To do this, we need to install these compiled gems in a special location because there are lots of files created and we want to separate all those from other gems installed when Ruby was built from source. So, the following shell script code will install the gems in the local directory in the subdirectories of: build_info cache doc extensions gems specifications. The zip will then be unpacked on subsequent runs in the system gem directory.
# install these compiled gems from vendor directory and
# capture the zip
for gem in bcrypt_pbkdf-1.1.0 bson-4.15.0 ed25519-1.3.0 \
ffi-1.15.5 unf_ext-0.0.8.2 json-2.6.2;do
gem install -i . -N -V --local "vendor/cache/${gem}.gem" \
> /dev/null
done
# now save results as zip file
zip -r compiled_gems.zip build_info cache doc extensions \
gems specifications > /dev/null
# built it once, set as job artifact and download it
# and store in vendor/
# this is used below when not built here.
compiled_gems="yes"
You will see that compiled_gems is a flag, which if not set, will trigger installing these gems from the zip file later in this code.

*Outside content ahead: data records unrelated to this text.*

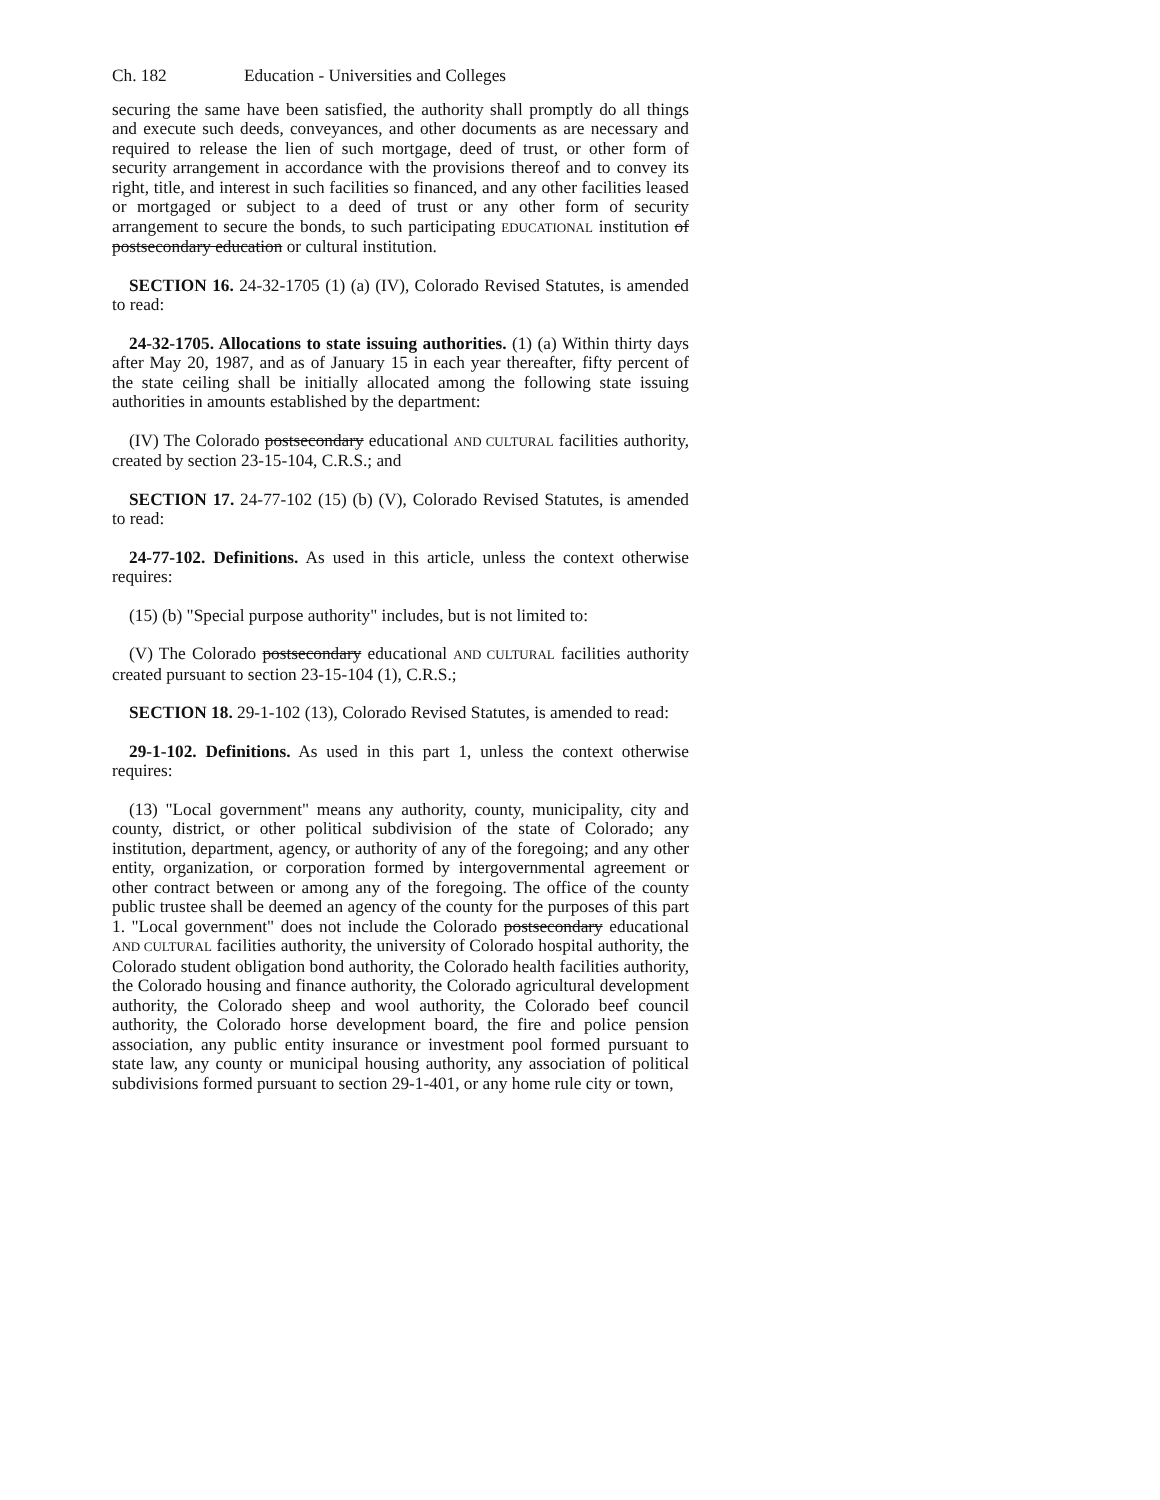Ch. 182 Education - Universities and Colleges
securing the same have been satisfied, the authority shall promptly do all things and execute such deeds, conveyances, and other documents as are necessary and required to release the lien of such mortgage, deed of trust, or other form of security arrangement in accordance with the provisions thereof and to convey its right, title, and interest in such facilities so financed, and any other facilities leased or mortgaged or subject to a deed of trust or any other form of security arrangement to secure the bonds, to such participating EDUCATIONAL institution of postsecondary education or cultural institution.
SECTION 16. 24-32-1705 (1) (a) (IV), Colorado Revised Statutes, is amended to read:
24-32-1705. Allocations to state issuing authorities. (1) (a) Within thirty days after May 20, 1987, and as of January 15 in each year thereafter, fifty percent of the state ceiling shall be initially allocated among the following state issuing authorities in amounts established by the department:
(IV) The Colorado postsecondary educational AND CULTURAL facilities authority, created by section 23-15-104, C.R.S.; and
SECTION 17. 24-77-102 (15) (b) (V), Colorado Revised Statutes, is amended to read:
24-77-102. Definitions. As used in this article, unless the context otherwise requires:
(15) (b) "Special purpose authority" includes, but is not limited to:
(V) The Colorado postsecondary educational AND CULTURAL facilities authority created pursuant to section 23-15-104 (1), C.R.S.;
SECTION 18. 29-1-102 (13), Colorado Revised Statutes, is amended to read:
29-1-102. Definitions. As used in this part 1, unless the context otherwise requires:
(13) "Local government" means any authority, county, municipality, city and county, district, or other political subdivision of the state of Colorado; any institution, department, agency, or authority of any of the foregoing; and any other entity, organization, or corporation formed by intergovernmental agreement or other contract between or among any of the foregoing. The office of the county public trustee shall be deemed an agency of the county for the purposes of this part 1. "Local government" does not include the Colorado postsecondary educational AND CULTURAL facilities authority, the university of Colorado hospital authority, the Colorado student obligation bond authority, the Colorado health facilities authority, the Colorado housing and finance authority, the Colorado agricultural development authority, the Colorado sheep and wool authority, the Colorado beef council authority, the Colorado horse development board, the fire and police pension association, any public entity insurance or investment pool formed pursuant to state law, any county or municipal housing authority, any association of political subdivisions formed pursuant to section 29-1-401, or any home rule city or town,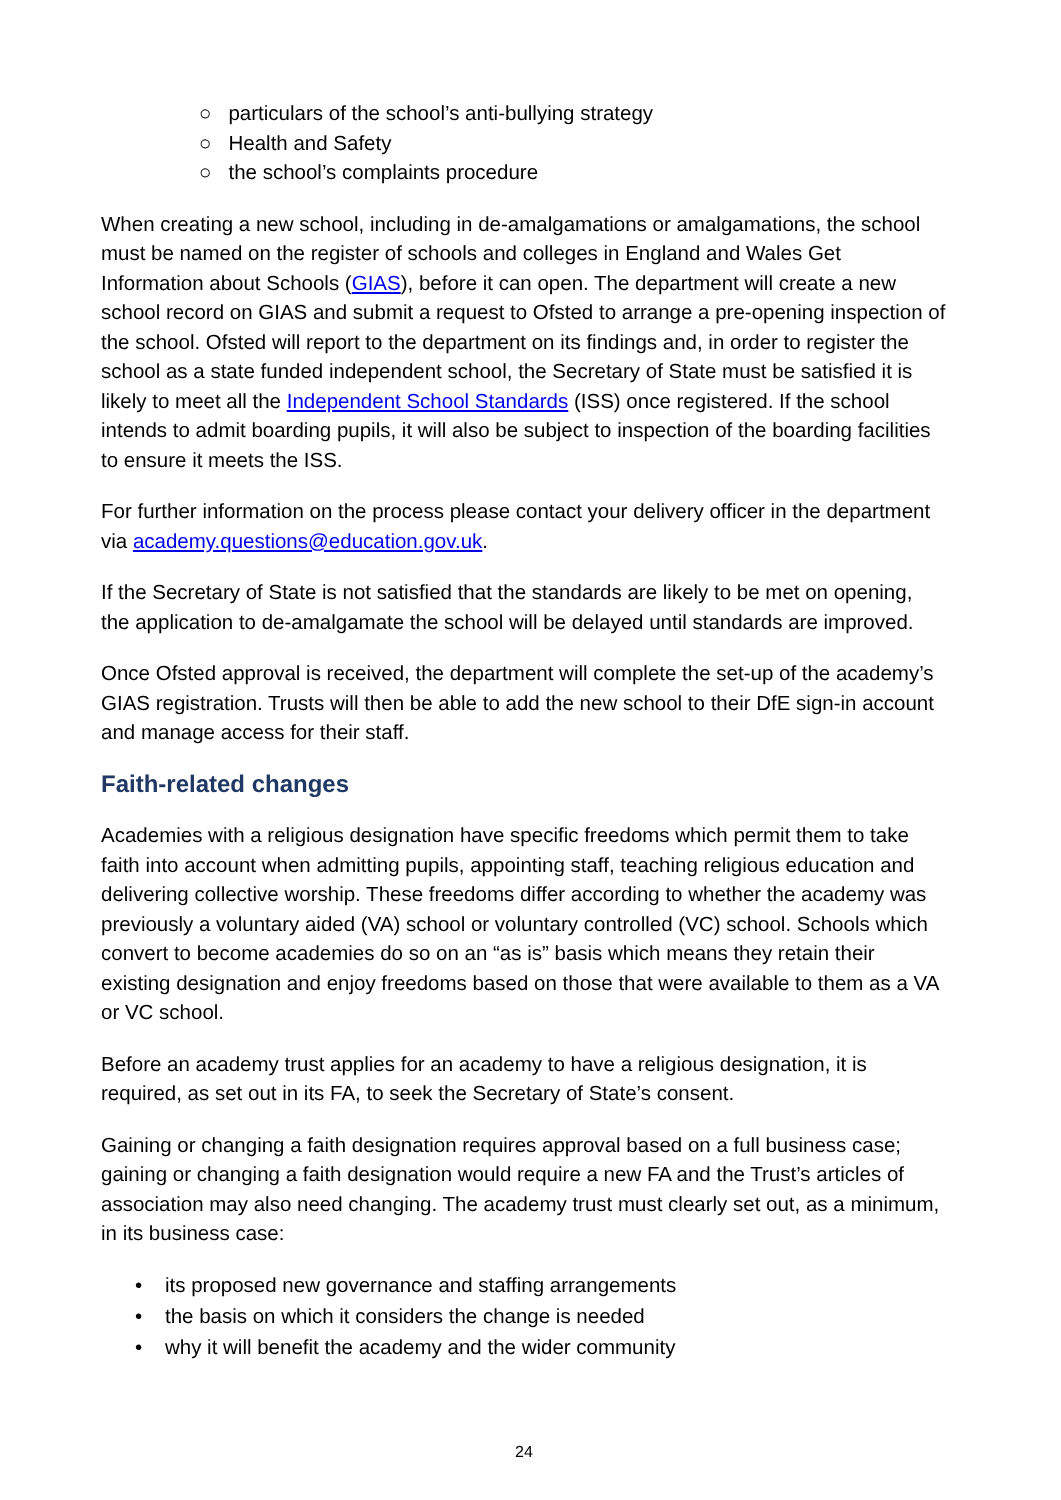○ particulars of the school’s anti-bullying strategy
○ Health and Safety
○ the school’s complaints procedure
When creating a new school, including in de-amalgamations or amalgamations, the school must be named on the register of schools and colleges in England and Wales Get Information about Schools (GIAS), before it can open. The department will create a new school record on GIAS and submit a request to Ofsted to arrange a pre-opening inspection of the school. Ofsted will report to the department on its findings and, in order to register the school as a state funded independent school, the Secretary of State must be satisfied it is likely to meet all the Independent School Standards (ISS) once registered. If the school intends to admit boarding pupils, it will also be subject to inspection of the boarding facilities to ensure it meets the ISS.
For further information on the process please contact your delivery officer in the department via academy.questions@education.gov.uk.
If the Secretary of State is not satisfied that the standards are likely to be met on opening, the application to de-amalgamate the school will be delayed until standards are improved.
Once Ofsted approval is received, the department will complete the set-up of the academy’s GIAS registration. Trusts will then be able to add the new school to their DfE sign-in account and manage access for their staff.
Faith-related changes
Academies with a religious designation have specific freedoms which permit them to take faith into account when admitting pupils, appointing staff, teaching religious education and delivering collective worship. These freedoms differ according to whether the academy was previously a voluntary aided (VA) school or voluntary controlled (VC) school. Schools which convert to become academies do so on an “as is” basis which means they retain their existing designation and enjoy freedoms based on those that were available to them as a VA or VC school.
Before an academy trust applies for an academy to have a religious designation, it is required, as set out in its FA, to seek the Secretary of State’s consent.
Gaining or changing a faith designation requires approval based on a full business case; gaining or changing a faith designation would require a new FA and the Trust’s articles of association may also need changing. The academy trust must clearly set out, as a minimum, in its business case:
• its proposed new governance and staffing arrangements
• the basis on which it considers the change is needed
• why it will benefit the academy and the wider community
24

We change directory to the system gem install directory for unpacking the zip:
# install pre-built gems so we don't need to install
# developer tools every run
if [ -z "$compiled_gems" ]; then
pushd /usr/local/lib/ruby/gems/2.7.0 > /dev/null
unzip $CI_PROJECT_DIR/vendor/compiled_gems.zip > /dev/null
popd > /dev/null
fi
These installations and the others can be tested by querying with the "gem" command:
# check the compiled gems are available
gem list '^(json|unf_ext|bcrypt_pbkdf|bson|ed25519|ffi)' -d
# and a few of the others
gem list '^(aws-eventstream|azure_graph_rbac)' -d
By the way, you can put this in the GitLab pipeline to capture compiled_gems.zip.
build_job:
...
artifacts:
paths:
- compiled_gems.zip
So, if everything is put together, this is the full setup shell script:
if [ -d ruby-2.7.6 ]; then
cd ruby-2.7.6
yum install make bind-utils openssl -y > /dev/null
make do-install-bin
make do-install-lib
make -f GNUmakefile -f only-install-ext.mak install_ext_special
make do-install-gem
cd ..
else
yum groupinstall 'Development Tools' -y &> /dev/null
yum install openssl-devel bind-utils openssl -y &> /dev/null
tar xf vendor/ruby-2.7.6.tar.gz
cd ruby-2.7.6
./configure --without-rdoc > /dev/null
make > /dev/null
rm -rf basictest benchmark bootstraptest cygwin doc sample \
spec test win32
cd ..
# install these compiled gems from vendor directory and
# capture the zip
for gem in bcrypt_pbkdf-1.1.0 bson-4.15.0 ed25519-1.3.0 \
ffi-1.15.5 unf_ext-0.0.8.2 json-2.6.2;do
gem install -i . -N -V --local "vendor/cache/${gem}.gem" \
> /dev/null
done
# now save results as zip file
zip -r compiled_gems.zip build_info cache doc extensions gems \
specifications > /dev/null
# build it once, set as job artifact and download it and
# store in vendor/ this is used below when not built here.
compiled_gems="yes"
fi
# ruby location, /usr/local/bin, is already on path
echo -n 'Ruby version: '
ruby --version
# install pre-built gems so we don't need to install
# developer tools every run
if [ -z "$compiled_gems" ]; then
pushd /usr/local/lib/ruby/gems/2.7.0 > /dev/null
unzip $CI_PROJECT_DIR/vendor/compiled_gems.zip > /dev/null
popd > /dev/null
fi
# install remaining vendored gems; get gems here: https://rubygems.org/gems
bundle install --local &> bundle.log
log_lines=$(wc -l bundle.log|cut -d' ' -f 1)
normal_log_lines=260
if [ $log_lines -ne $normal_log_lines ]; then
echo "--- bundle.log lines=$log_lines ---"
cat bundle.log
fi
# check the compiled gems are available
# gem list '^(json|unf_ext|bcrypt_pbkdf|bson|ed25519|ffi)' -d
# and a few of the others
# gem list '^(aws-eventstream|azure_graph_rbac)' -d